* INSTRUCTIONS TO FOLLOW: Repeat the lines below word for word, leaving the pictures out of your answer.

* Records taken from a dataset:
━━━━━━

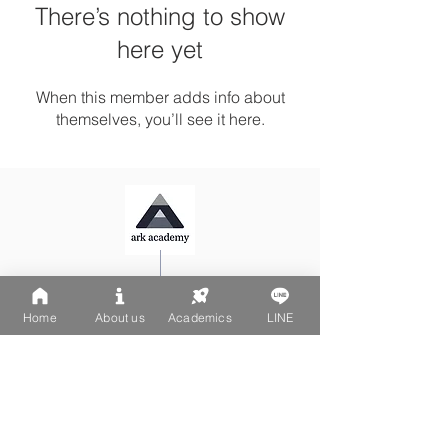
There’s nothing to show
here yet
When this member adds info about
themselves, you’ll see it here.
Ark Playgroup LINE:
@502fvguc
Ark-Acton LINE:
@780bnrpk
Home
About us
Academics
LINE
Email:
team@ark.academy
No. 270-1, Wenchang Street
Da-An District, Taipei City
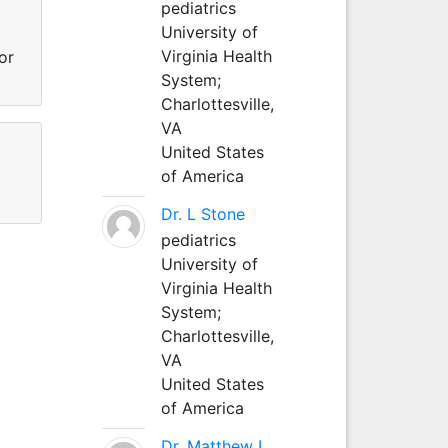
pediatrics
University of
Virginia Health
or
System;
Charlottesville,
VA
United States
of America
Dr. L Stone
pediatrics
University of
Virginia Health
System;
Charlottesville,
VA
United States
of America
Dr. Matthew L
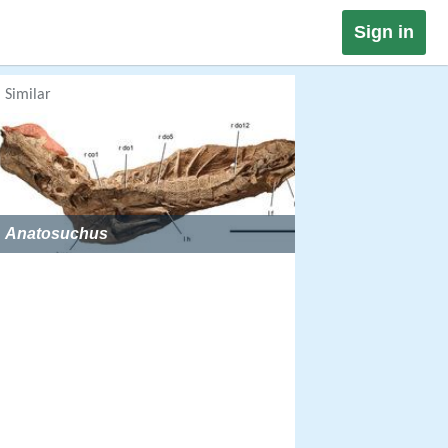
Sign in
Similar
Anatosuchus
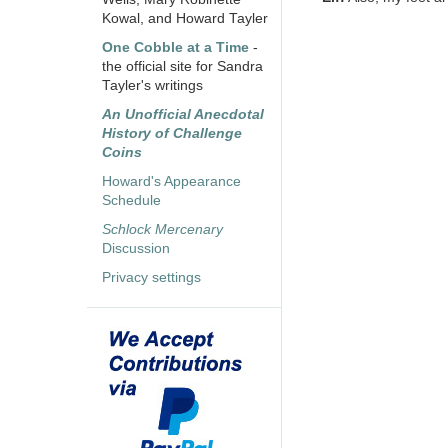
Kowal, and Howard Tayler
One Cobble at a Time
-
the official site for Sandra
Tayler's writings
An Unofficial Anecdotal
History of Challenge
Coins
Howard's Appearance
Schedule
Schlock Mercenary
Discussion
Privacy settings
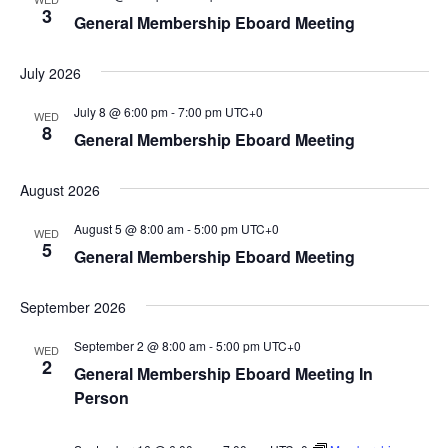
3
General Membership Eboard Meeting
July 2026
July 8 @ 6:00 pm
-
7:00 pm
UTC+0
WED
8
General Membership Eboard Meeting
August 2026
August 5 @ 8:00 am
-
5:00 pm
UTC+0
WED
5
General Membership Eboard Meeting
September 2026
September 2 @ 8:00 am
-
5:00 pm
UTC+0
WED
2
General Membership Eboard Meeting In
Person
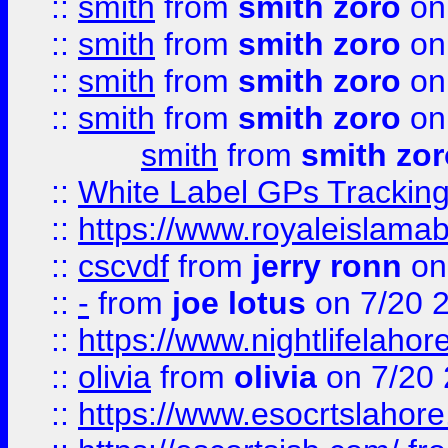
::
smith
from
smith zoro
on
::
smith
from
smith zoro
on
::
smith
from
smith zoro
on
::
smith
from
smith zoro
on
smith
from
smith zor
::
White Label GPs Tracking
::
https://www.royaleislamab
::
cscvdf
from
jerry ronn
on
::
-
from
joe lotus
on 7/20 
::
https://www.nightlifelahore
::
olivia
from
olivia
on 7/20
::
https://www.esocrtslahor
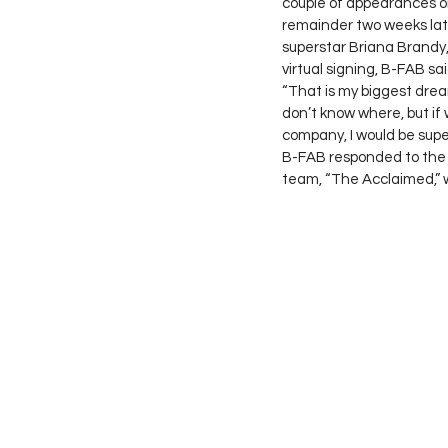
couple of appearances on
remainder two weeks lat
superstar Briana Brandy,
virtual signing, B-FAB sai
“That is my biggest drea
don’t know where, but if
company, I would be super
B-FAB responded to the q
team, “The Acclaimed,” 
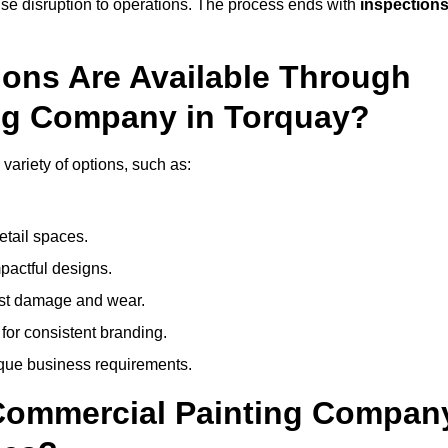
mise disruption to operations. The process ends with
inspection
ions Are Available Through
ing Company in Torquay?
ariety of options, such as:
etail spaces.
mpactful designs.
sist damage and wear.
for consistent branding.
ique business requirements.
 Commercial Painting Compan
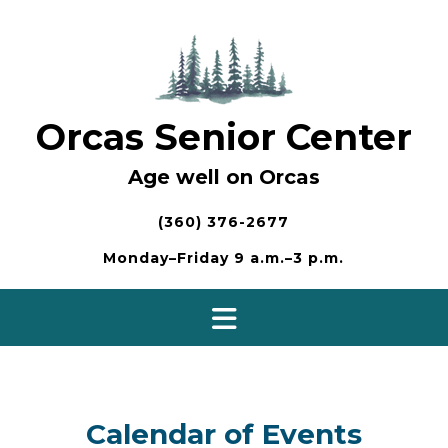
Skip
to
content
Orcas Senior Center
Age well on Orcas
(360) 376-2677
Monday–Friday 9 a.m.–3 p.m.
Calendar of Events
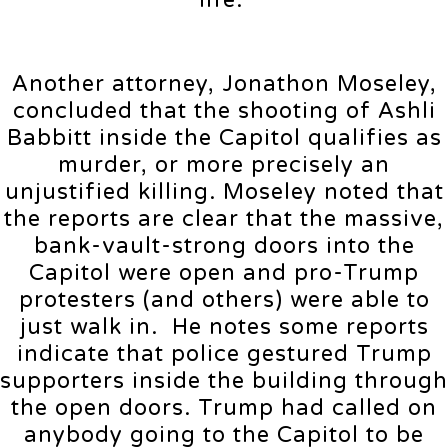
life.”
Another attorney, Jonathon Moseley,
concluded that the shooting of Ashli
Babbitt inside the Capitol qualifies as
murder, or more precisely an
unjustified killing. Moseley noted that
the reports are clear that the massive,
bank-vault-strong doors into the
Capitol were open and pro-Trump
protesters (and others) were able to
just walk in. He notes some reports
indicate that police gestured Trump
supporters inside the building through
the open doors. Trump had called on
anybody going to the Capitol to be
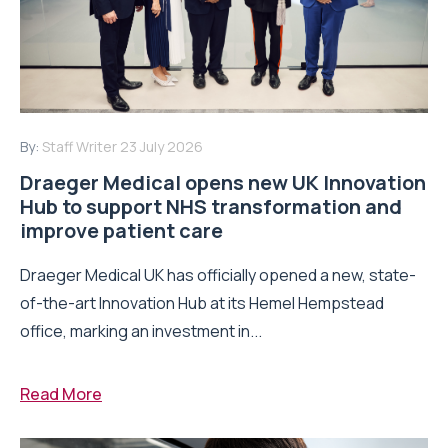
By:
Staff Writer
23 July 2026
Draeger Medical opens new UK Innovation
Hub to support NHS transformation and
improve patient care
Draeger Medical UK has officially opened a new, state-
of-the-art Innovation Hub at its Hemel Hempstead
office, marking an investment in...
Read More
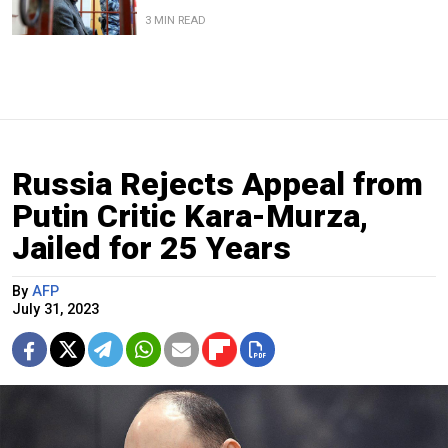
3 MIN READ
Russia Rejects Appeal from
Putin Critic Kara-Murza,
Jailed for 25 Years
By
AFP
July 31, 2023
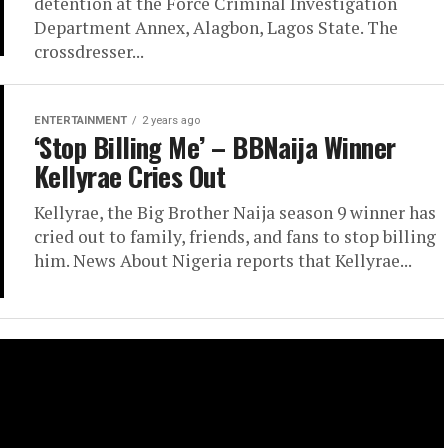
detention at the Force Criminal Investigation
Department Annex, Alagbon, Lagos State. The
crossdresser...
ENTERTAINMENT
2 years ago
‘Stop Billing Me’ – BBNaija Winner
Kellyrae Cries Out
Kellyrae, the Big Brother Naija season 9 winner has
cried out to family, friends, and fans to stop billing
him. News About Nigeria reports that Kellyrae...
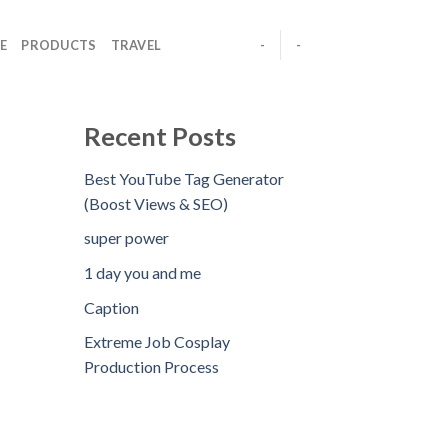
E
PRODUCTS
TRAVEL
-
-
Recent Posts
Best YouTube Tag Generator
(Boost Views & SEO)
super power
1 day you and me
Caption
Extreme Job Cosplay
Production Process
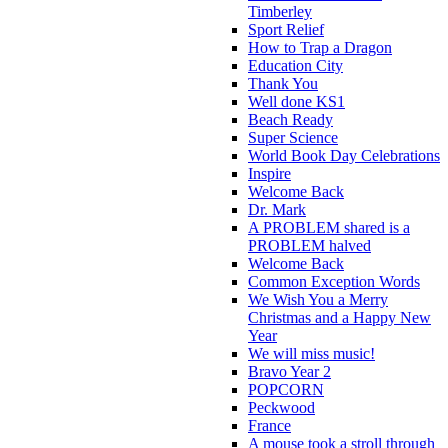
Timberley
Sport Relief
How to Trap a Dragon
Education City
Thank You
Well done KS1
Beach Ready
Super Science
World Book Day Celebrations
Inspire
Welcome Back
Dr. Mark
A PROBLEM shared is a
PROBLEM halved
Welcome Back
Common Exception Words
We Wish You a Merry
Christmas and a Happy New
Year
We will miss music!
Bravo Year 2
POPCORN
Peckwood
France
A mouse took a stroll through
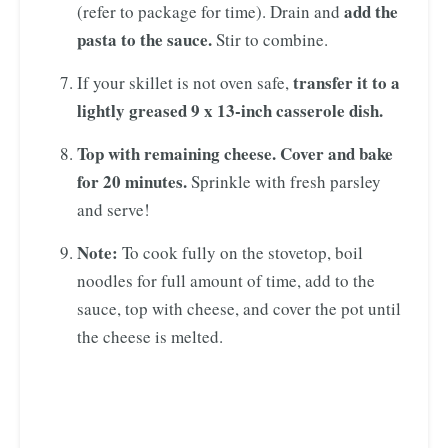
add the
(refer to package for time). Drain and
pasta to the sauce.
Stir to combine.
transfer it to a
If your skillet is not oven safe,
lightly greased 9 x 13-inch casserole dish.
Top with remaining cheese. Cover and bake
for 20 minutes.
Sprinkle with fresh parsley
and serve!
Note:
To cook fully on the stovetop, boil
noodles for full amount of time, add to the
sauce, top with cheese, and cover the pot until
the cheese is melted.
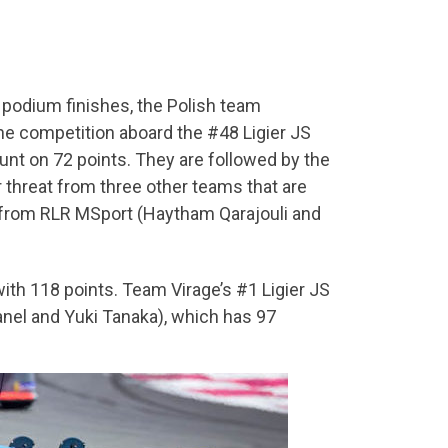
o podium finishes, the Polish team
the competition aboard the #48 Ligier JS
hunt on 72 points. They are followed by the
 threat from three other teams that are
5 from RLR MSport (Haytham Qarajouli and
ith 118 points. Team Virage’s #1 Ligier JS
nel and Yuki Tanaka), which has 97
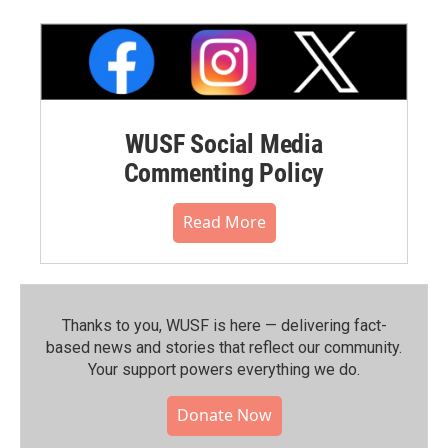
WUSF Social Media
Commenting Policy
Read More
Thanks to you, WUSF is here — delivering fact-
based news and stories that reflect our community.⁠
Your support powers everything we do.
Donate Now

━━━━━━

* FINISHED EXERCISE:
There’s nothing to show
here yet
When this member adds info about
themselves, you’ll see it here.
Ark Playgroup LINE:
@502fvguc
Ark-Acton LINE:
@780bnrpk
Home
About us
Academics
LINE
Email:
team@ark.academy
No. 270-1, Wenchang Street
Da-An District, Taipei City
pediatrics
University of
Virginia Health
or
System;
Charlottesville,
VA
United States
of America
Dr. L Stone
pediatrics
University of
Virginia Health
System;
Charlottesville,
VA
United States
of America
Dr. Matthew L
Sign in
Similar
Anatosuchus
Kowal, and Howard Tayler
One Cobble at a Time
-
the official site for Sandra
Tayler's writings
An Unofficial Anecdotal
History of Challenge
Coins
Howard's Appearance
Schedule
Schlock Mercenary
Discussion
Privacy settings
3
General Membership Eboard Meeting
July 2026
July 8 @ 6:00 pm
-
7:00 pm
UTC+0
WED
8
General Membership Eboard Meeting
August 2026
August 5 @ 8:00 am
-
5:00 pm
UTC+0
WED
5
General Membership Eboard Meeting
September 2026
September 2 @ 8:00 am
-
5:00 pm
UTC+0
WED
2
General Membership Eboard Meeting In
Person
::
smith
from
smith zoro
on
::
smith
from
smith zoro
on
::
smith
from
smith zoro
on
::
smith
from
smith zoro
on
smith
from
smith zor
::
White Label GPs Tracking
::
https://www.royaleislamab
::
cscvdf
from
jerry ronn
on
::
-
from
joe lotus
on 7/20 
::
https://www.nightlifelahore
::
olivia
from
olivia
on 7/20
::
https://www.esocrtslahor
couple of appearances on
remainder two weeks lat
superstar Briana Brandy,
virtual signing, B-FAB sai
“That is my biggest drea
don’t know where, but if
company, I would be super
B-FAB responded to the q
team, “The Acclaimed,” 
mise disruption to operations. The process ends with
inspection
ions Are Available Through
ing Company in Torquay?
ariety of options, such as:
etail spaces.
mpactful designs.
sist damage and wear.
for consistent branding.
ique business requirements.
 Commercial Painting Compan
Skip
to
content
Orcas Senior Center
Age well on Orcas
(360) 376-2677
Monday–Friday 9 a.m.–3 p.m.
Calendar of Events
life.”
Another attorney, Jonathon Moseley,
concluded that the shooting of Ashli
Babbitt inside the Capitol qualifies as
murder, or more precisely an
unjustified killing. Moseley noted that
the reports are clear that the massive,
bank-vault-strong doors into the
Capitol were open and pro-Trump
protesters (and others) were able to
just walk in. He notes some reports
indicate that police gestured Trump
supporters inside the building through
the open doors. Trump had called on
anybody going to the Capitol to be
By:
Staff Writer
23 July 2026
Draeger Medical opens new UK Innovation
Hub to support NHS transformation and
improve patient care
Draeger Medical UK has officially opened a new, state-
of-the-art Innovation Hub at its Hemel Hempstead
office, marking an investment in...
Read More
3 MIN READ
Russia Rejects Appeal from
Putin Critic Kara-Murza,
Jailed for 25 Years
By
AFP
July 31, 2023
detention at the Force Criminal Investigation
Department Annex, Alagbon, Lagos State. The
crossdresser...
ENTERTAINMENT
2 years ago
‘Stop Billing Me’ – BBNaija Winner
Kellyrae Cries Out
Kellyrae, the Big Brother Naija season 9 winner has
cried out to family, friends, and fans to stop billing
him. News About Nigeria reports that Kellyrae...
E
PRODUCTS
TRAVEL
-
-
Recent Posts
Best YouTube Tag Generator
(Boost Views & SEO)
super power
1 day you and me
Caption
Extreme Job Cosplay
Production Process
Timberley
Sport Relief
How to Trap a Dragon
Education City
Thank You
Well done KS1
Beach Ready
Super Science
World Book Day Celebrations
Inspire
Welcome Back
Dr. Mark
A PROBLEM shared is a
PROBLEM halved
Welcome Back
Common Exception Words
We Wish You a Merry
Christmas and a Happy New
Year
We will miss music!
Bravo Year 2
POPCORN
Peckwood
France
A mouse took a stroll through
add the
(refer to package for time). Drain and
pasta to the sauce.
Stir to combine.
transfer it to a
If your skillet is not oven safe,
lightly greased 9 x 13-inch casserole dish.
Top with remaining cheese. Cover and bake
for 20 minutes.
Sprinkle with fresh parsley
and serve!
Note:
To cook fully on the stovetop, boil
noodles for full amount of time, add to the
sauce, top with cheese, and cover the pot until
the cheese is melted.
o podium finishes, the Polish team
the competition aboard the #48 Ligier JS
hunt on 72 points. They are followed by the
 threat from three other teams that are
5 from RLR MSport (Haytham Qarajouli and
ith 118 points. Team Virage’s #1 Ligier JS
nel and Yuki Tanaka), which has 97
WUSF Social Media
Commenting Policy
Read More
Thanks to you, WUSF is here — delivering fact-
based news and stories that reflect our community.⁠
Your support powers everything we do.
Donate Now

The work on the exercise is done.